A new UCL-led study published in Environment and Planning B shows that overseas ownership of English and Welsh property has shifted notably over the past decade.
Single-property ownership by offshore entities fell by 17 per cent between 2015 and 2025, from about 36,000 units to 30,000, while investment in multi-property holdings rose by 8 per cent, from roughly 66,000 to 71,000 units. Overall, overseas ownership remained relatively stable at around 1.2 per cent to 1.4 per cent of all residential titles.
Researchers used an algorithm to clean and analyse the government’s overseas ownership dataset, which was difficult to use due to inconsistent formatting and mixed sources. Their analysis revealed changes in location, property type, value, and ownership structure, with London still dominating the market: it accounts for 45 per cent of overseas-owned titles and 81per cent of their value. Westminster and Kensington & Chelsea alone make up 50 per cent of the total invested value across England and Wales.
The study found a broad move away from ultra-luxury detached homes towards flats and apartment blocks.

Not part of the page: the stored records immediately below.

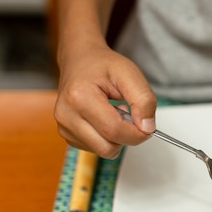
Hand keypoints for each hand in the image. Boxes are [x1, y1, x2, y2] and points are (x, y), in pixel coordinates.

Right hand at [54, 43, 156, 158]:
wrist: (80, 60)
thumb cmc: (102, 65)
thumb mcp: (130, 73)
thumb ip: (144, 100)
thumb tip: (147, 128)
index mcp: (79, 97)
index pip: (114, 131)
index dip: (137, 133)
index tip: (146, 124)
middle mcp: (66, 114)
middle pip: (107, 147)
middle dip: (126, 137)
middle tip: (129, 115)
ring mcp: (64, 126)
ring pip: (102, 151)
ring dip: (116, 138)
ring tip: (114, 114)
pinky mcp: (66, 134)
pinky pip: (95, 149)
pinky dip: (106, 139)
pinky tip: (104, 120)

Although the total estimated value of overseas-owned residential property rose from £64 billion to £80 billion, average property values fell relative to the national average, suggesting a shift toward less expensive assets.
The British Virgin Islands, Guernsey, Jersey, and the Isle of Man remain the biggest offshore ownership hubs, though the BVI’s share has declined as transparency rules have tightened.
“Our research has been able to unlock this dataset and turn it into the powerful accountability tool it was meant to be.”
The researchers also identified unusual patterns they dubbed “the Guernsey Bump” and “the Mauritius Cliff,” both linked to policy changes. They conclude that greater transparency and tax enforcement are reducing speculation and hiding of wealth in the UK housing market.